Records uit de dataset:
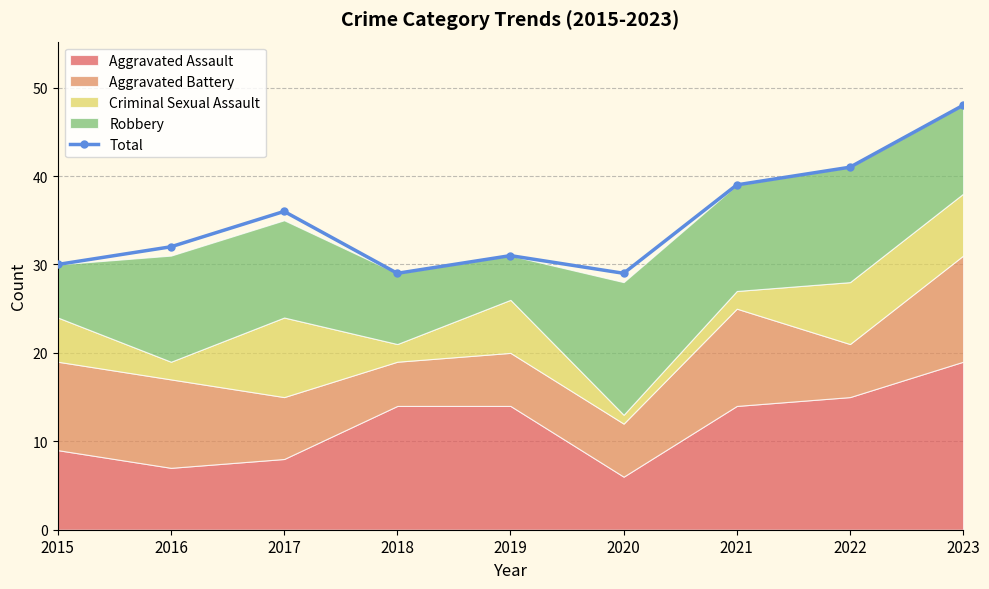

Does the chart display data point markers on the line(s)?

Yes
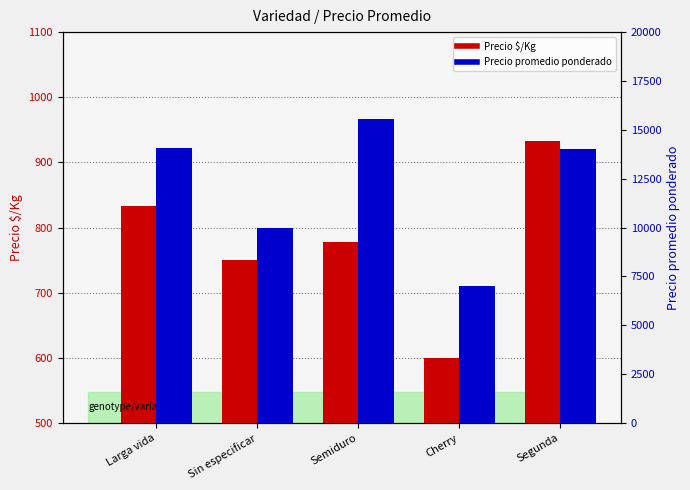

Which series has the largest total across all categories?

Precio promedio ponderado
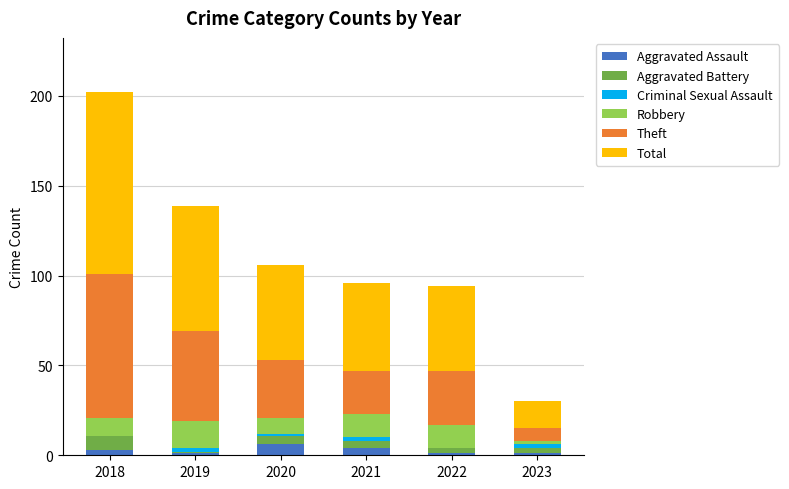

What is the highest value of the Aggravated Assault series?

6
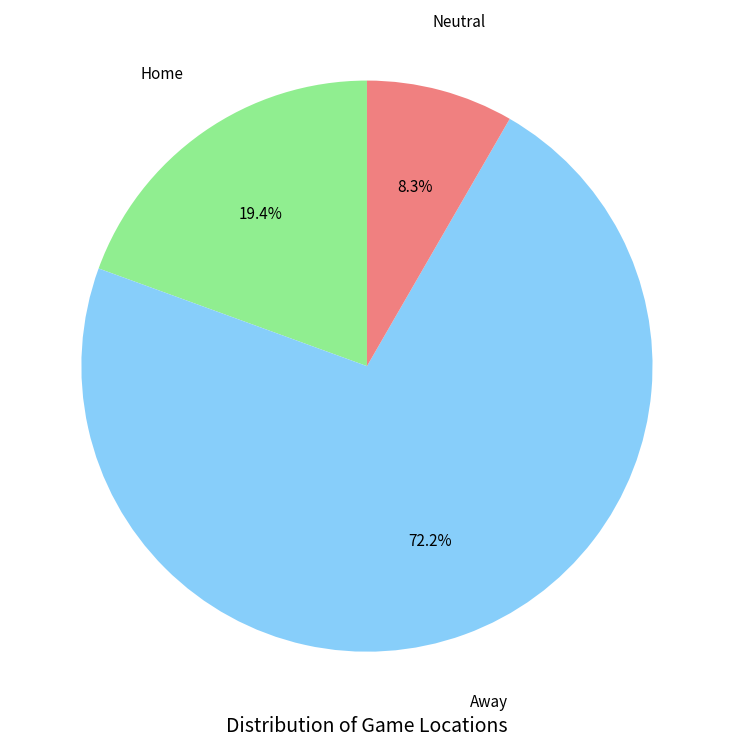

Does any single category account for the majority?

Yes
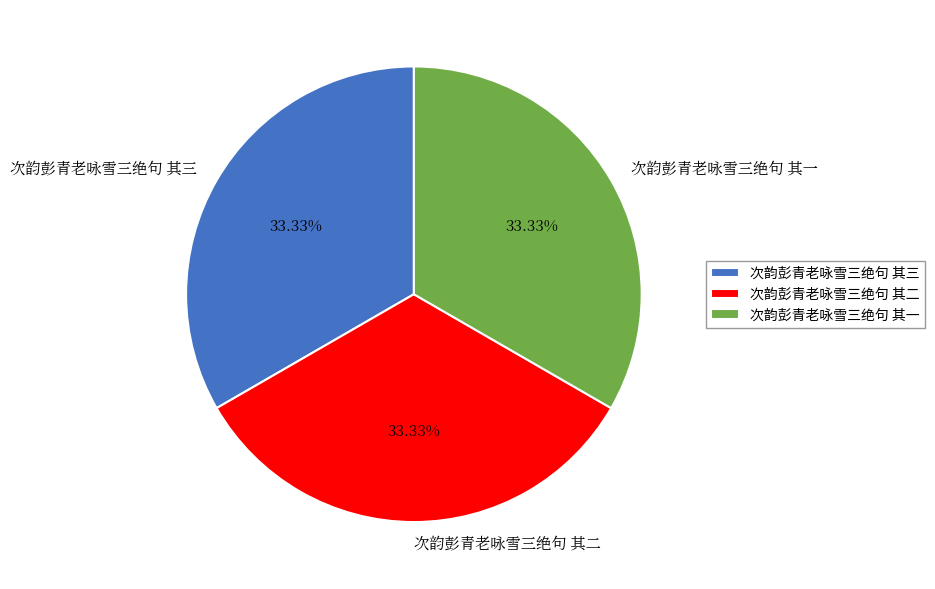

True or false: 次韵彭青老咏雪三绝句 其二 accounts for 45% of the total.

False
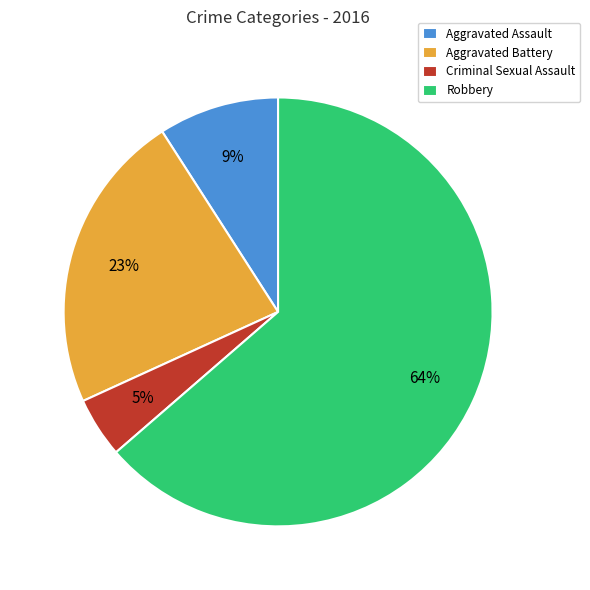

What percentage is the Criminal Sexual Assault slice, to the nearest percent?

5%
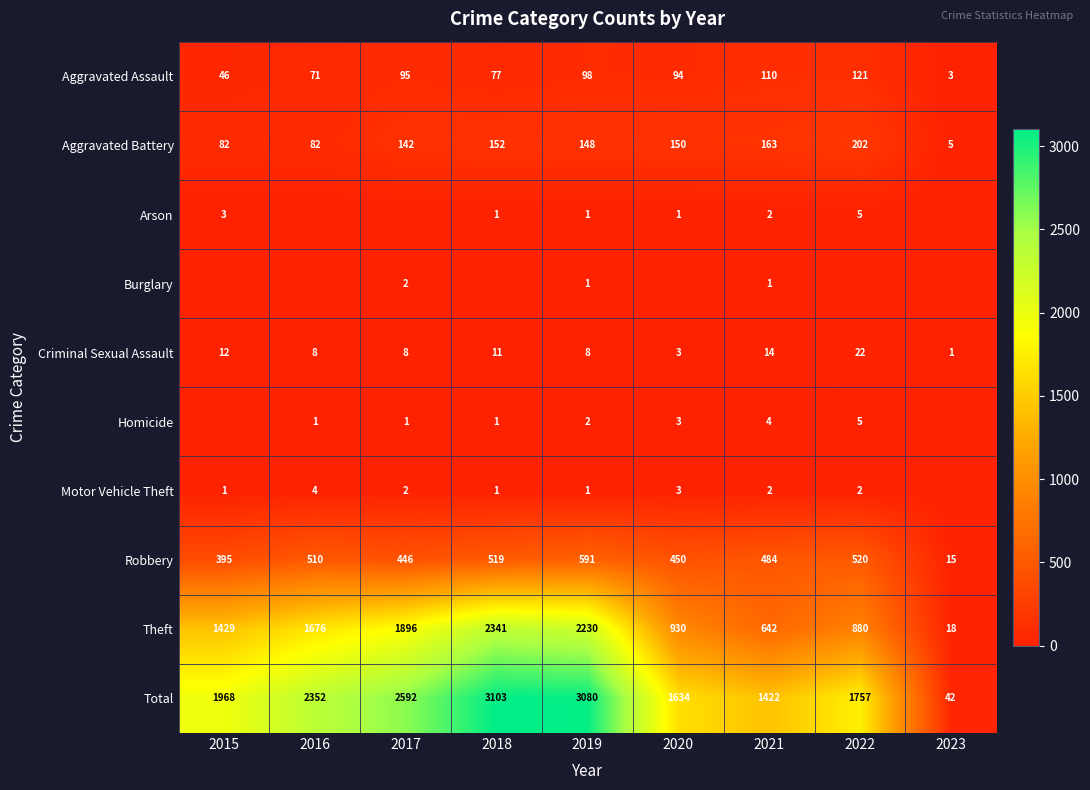

What is the difference between the Total values at 2021 and 2017?

1170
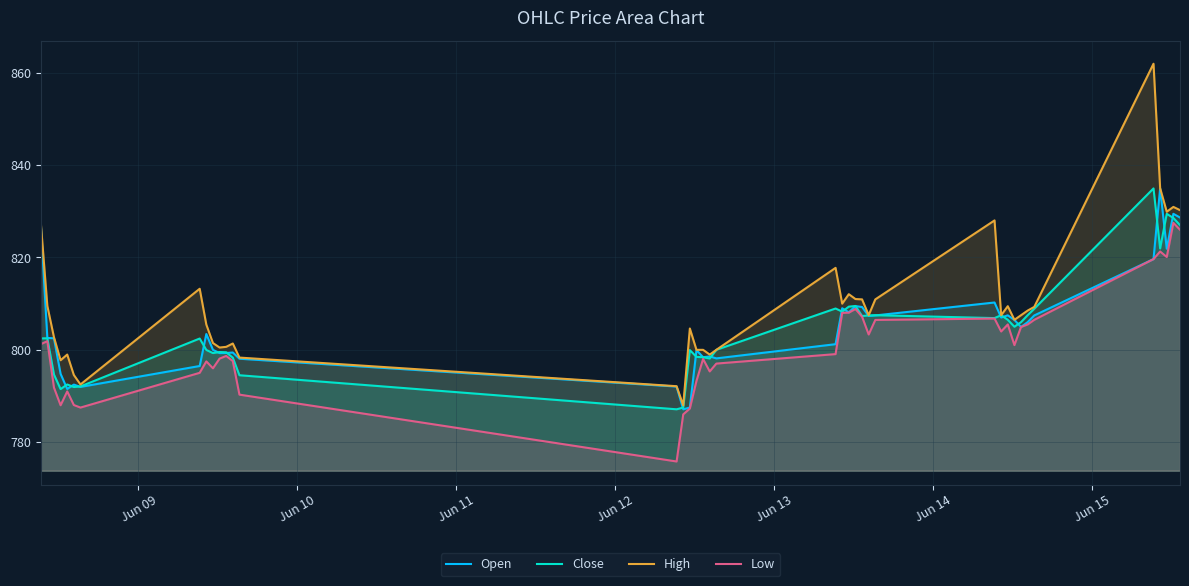

At how many categories does at least one series exceed 855?

1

◆ Uit te voeren taak ◆
Vervang in al het materiaal hierboven "chart" door "graph" en geef de regels verder ongewijzigd terug. Laat de afbeeldingen alstublieft weg uit je antwoord.

◆ Antwoord ◆
Does the graph display data point markers on the line(s)?

Yes

Which series has the largest total across all categories?

Precio promedio ponderado

What is the highest value of the Aggravated Assault series?

6

Does any single category account for the majority?

Yes

True or false: 次韵彭青老咏雪三绝句 其二 accounts for 45% of the total.

False

What percentage is the Criminal Sexual Assault slice, to the nearest percent?

5%

What is the difference between the Total values at 2021 and 2017?

1170

At how many categories does at least one series exceed 855?

1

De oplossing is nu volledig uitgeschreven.